What is the strongest type of house foundation?
Even folks who don’t know a thing about house foundations would be likely to choose concrete as the strongest foundation type if asked this question, say experts writing for the Civil Concepts website.
Calling concrete the “unsung hero” of construction, this foundation type has evolved over time and most contractors agree that there are 5 types of concrete foundations:
- Isolated column footing
- Basement foundation
- Slab foundation
- Wall footing foundation
- Pile foundation
How much does a house foundation cost?
This question is harder to answer, say Better Homes and Gardens (BHG) experts, because there are many variables, but if you’re putting together a budget, these figures should get you started:
Assuming the project in question measures 1,200 square feet, there is a vast gap between the estimated $4,500 price tag to pour the simplest, cheapest slab and up to $40,000 if the home is built on a more sophisticated foundation.

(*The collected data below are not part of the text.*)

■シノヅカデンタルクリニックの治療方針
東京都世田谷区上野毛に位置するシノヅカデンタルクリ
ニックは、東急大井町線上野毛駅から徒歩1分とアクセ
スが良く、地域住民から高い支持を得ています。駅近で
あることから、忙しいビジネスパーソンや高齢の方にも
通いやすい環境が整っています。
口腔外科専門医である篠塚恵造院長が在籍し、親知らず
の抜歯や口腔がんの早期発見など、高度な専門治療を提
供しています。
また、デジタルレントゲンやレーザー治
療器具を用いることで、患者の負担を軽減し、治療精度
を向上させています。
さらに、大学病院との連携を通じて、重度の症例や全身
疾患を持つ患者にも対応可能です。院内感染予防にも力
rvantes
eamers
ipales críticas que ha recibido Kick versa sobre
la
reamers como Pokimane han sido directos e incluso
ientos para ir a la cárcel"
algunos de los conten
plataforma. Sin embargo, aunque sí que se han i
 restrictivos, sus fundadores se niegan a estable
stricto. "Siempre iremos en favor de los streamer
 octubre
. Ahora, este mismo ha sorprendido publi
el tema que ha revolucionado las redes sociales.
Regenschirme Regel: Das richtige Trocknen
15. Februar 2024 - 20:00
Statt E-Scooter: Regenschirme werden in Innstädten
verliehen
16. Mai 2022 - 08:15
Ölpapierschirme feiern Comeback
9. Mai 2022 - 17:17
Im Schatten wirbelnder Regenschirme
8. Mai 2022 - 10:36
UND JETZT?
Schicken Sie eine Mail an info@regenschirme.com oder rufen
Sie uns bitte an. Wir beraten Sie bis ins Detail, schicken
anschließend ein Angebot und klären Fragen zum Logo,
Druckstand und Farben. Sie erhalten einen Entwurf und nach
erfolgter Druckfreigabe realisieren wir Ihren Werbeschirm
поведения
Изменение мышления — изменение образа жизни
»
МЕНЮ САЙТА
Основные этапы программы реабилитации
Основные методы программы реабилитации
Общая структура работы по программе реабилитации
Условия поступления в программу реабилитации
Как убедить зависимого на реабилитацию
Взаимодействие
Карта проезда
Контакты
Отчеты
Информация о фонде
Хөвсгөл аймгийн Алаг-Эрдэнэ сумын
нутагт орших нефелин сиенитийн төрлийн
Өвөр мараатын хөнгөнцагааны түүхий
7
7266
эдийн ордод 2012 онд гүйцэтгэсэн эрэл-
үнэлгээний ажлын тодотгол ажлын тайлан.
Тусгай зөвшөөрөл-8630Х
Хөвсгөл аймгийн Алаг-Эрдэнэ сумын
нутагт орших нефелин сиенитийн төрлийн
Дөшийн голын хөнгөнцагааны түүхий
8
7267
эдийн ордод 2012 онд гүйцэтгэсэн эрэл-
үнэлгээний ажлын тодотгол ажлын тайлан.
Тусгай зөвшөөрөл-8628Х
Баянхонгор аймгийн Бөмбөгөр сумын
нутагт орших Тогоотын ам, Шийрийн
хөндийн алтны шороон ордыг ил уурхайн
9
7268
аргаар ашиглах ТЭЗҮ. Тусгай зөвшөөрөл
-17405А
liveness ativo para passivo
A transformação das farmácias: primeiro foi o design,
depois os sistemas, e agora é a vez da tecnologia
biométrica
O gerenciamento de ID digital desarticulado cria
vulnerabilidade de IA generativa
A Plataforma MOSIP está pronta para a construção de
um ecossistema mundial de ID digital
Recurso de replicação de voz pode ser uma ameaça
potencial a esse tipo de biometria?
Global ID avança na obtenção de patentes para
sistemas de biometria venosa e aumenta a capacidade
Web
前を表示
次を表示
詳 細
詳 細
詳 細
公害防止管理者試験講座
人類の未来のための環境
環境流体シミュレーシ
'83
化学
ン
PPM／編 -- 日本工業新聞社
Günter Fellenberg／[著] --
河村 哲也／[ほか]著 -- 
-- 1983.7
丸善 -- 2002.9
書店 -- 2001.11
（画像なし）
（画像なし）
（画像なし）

Double the size of the building in question to 2,400 square feet and expect the price range to be between $12,000 to $80,000.
Nationally, homeowners spend $27,000 on average, based on labor, material and terrain differences, reports BHG.
That stated, concrete slabs are the cheapest way to go, costing $9,000 on average while crawl-space foundations cost around $14,000.
The most expensive option is the basement foundation that costs around $40,000 to install, depending upon geographic area.
Why do Houses Have Foundations?
Builders who count on “This Old House” experts know that “A proper foundation does more than just hold a house above ground.”
Regardless of foundation type, they all work to insulate buildings against cold temperatures and deter moisture buildup, but the most basic job of a foundation is to help a building resist ground movement.
Could a house hold together without a foundation? Not likely, since the average weight of a house is 50 tons. That’s quite a load for the average foundation weighing in at around 7.5 tons.
What is the most common foundation type?
Having already learned that slabs are the cheapest of all foundations to install, you may not be surprised to discover that slabs are also the most common type.
Of course, there are slabs and there are slabs. Homeowners have a choice between “monolithic” and “stem wall” slabs.
When ordinary slabs are poured, footings and walls are established during the single pour, then the interior area is “backfilled and tamped.”
Stem wall installs are more expensive and complex because this is multi-step process that may require multiple pours.
What is the difference between a stem wall and a foundation wall?
-Foundation walls only require one concrete pour to establish a thicker foundation in areas where load-bearing walls will be built. No footers are necessary because weight is borne by perimeter areas.
-Foundation walls are poured all at once, resulting in time and labor cost savings.
-Little fill dirt is required for foundation walls because soil is more densely packed before the pour.
-Slab foundations are more prone to cracking, especially in load-bearing areas.
-Stem-wall slabs are installed in stages that include footers poured at ground level before concrete blocks placed along the periphery establish a frame for the fill.
-Stem-walls are less likely to develop structural problems over the lifetime of the building.
-It takes longer to install a stem wall and it costs more, but this type of foundation is considered the most consistently reliable method of foundation construction since it retains its integrity for longer periods of time.
Concluding, your house is a structure which you would wish should stay forever. It is an embodiment of your dreams. So pay close attention to its foundation, which will help the house live on for a long time, and be an abode to the future.